YOUR TASK
Wherever the string "կսկսեն" appears in a line of the listing below, report that line.

DATA PROVIDED

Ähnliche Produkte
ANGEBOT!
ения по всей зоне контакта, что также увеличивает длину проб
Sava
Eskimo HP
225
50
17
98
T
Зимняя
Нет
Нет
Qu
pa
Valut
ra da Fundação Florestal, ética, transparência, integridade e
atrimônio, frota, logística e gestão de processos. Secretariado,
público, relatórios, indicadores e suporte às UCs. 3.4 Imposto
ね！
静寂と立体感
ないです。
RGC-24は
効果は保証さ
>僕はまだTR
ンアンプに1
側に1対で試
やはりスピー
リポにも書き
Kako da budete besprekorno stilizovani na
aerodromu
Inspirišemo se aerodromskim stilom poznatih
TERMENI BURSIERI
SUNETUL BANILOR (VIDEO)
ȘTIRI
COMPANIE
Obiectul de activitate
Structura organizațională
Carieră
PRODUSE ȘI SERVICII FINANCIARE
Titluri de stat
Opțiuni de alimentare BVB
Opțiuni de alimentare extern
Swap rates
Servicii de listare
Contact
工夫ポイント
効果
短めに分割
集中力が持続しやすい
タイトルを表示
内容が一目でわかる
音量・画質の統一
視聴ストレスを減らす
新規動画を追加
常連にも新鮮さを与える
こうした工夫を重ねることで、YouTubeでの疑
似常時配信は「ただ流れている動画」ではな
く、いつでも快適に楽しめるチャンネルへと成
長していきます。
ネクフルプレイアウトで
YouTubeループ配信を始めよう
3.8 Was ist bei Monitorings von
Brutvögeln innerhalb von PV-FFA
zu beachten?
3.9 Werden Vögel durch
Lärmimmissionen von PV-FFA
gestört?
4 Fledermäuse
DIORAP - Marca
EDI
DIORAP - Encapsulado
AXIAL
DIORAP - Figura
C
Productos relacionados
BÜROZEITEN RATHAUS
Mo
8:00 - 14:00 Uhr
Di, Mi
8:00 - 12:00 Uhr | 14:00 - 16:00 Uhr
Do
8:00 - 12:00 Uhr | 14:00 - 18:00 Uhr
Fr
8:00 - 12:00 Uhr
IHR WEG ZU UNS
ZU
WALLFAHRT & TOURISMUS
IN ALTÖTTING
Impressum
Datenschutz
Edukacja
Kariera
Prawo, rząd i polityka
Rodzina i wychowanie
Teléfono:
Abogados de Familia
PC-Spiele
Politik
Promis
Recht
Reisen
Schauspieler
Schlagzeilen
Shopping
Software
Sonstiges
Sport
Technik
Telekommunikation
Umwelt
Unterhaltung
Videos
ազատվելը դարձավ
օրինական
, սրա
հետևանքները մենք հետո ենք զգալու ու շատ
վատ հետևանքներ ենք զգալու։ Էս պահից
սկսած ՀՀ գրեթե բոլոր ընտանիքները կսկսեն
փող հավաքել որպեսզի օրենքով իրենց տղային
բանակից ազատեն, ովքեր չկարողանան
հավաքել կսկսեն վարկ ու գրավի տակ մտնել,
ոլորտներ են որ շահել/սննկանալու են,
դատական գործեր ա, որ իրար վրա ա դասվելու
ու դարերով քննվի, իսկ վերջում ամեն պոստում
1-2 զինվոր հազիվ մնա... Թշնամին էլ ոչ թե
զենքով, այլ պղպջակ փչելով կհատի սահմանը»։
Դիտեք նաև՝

RESULT OF THIS EXERCISE
սկսած ՀՀ գրեթե բոլոր ընտանիքները կսկսեն
հավաքել կսկսեն վարկ ու գրավի տակ մտնել,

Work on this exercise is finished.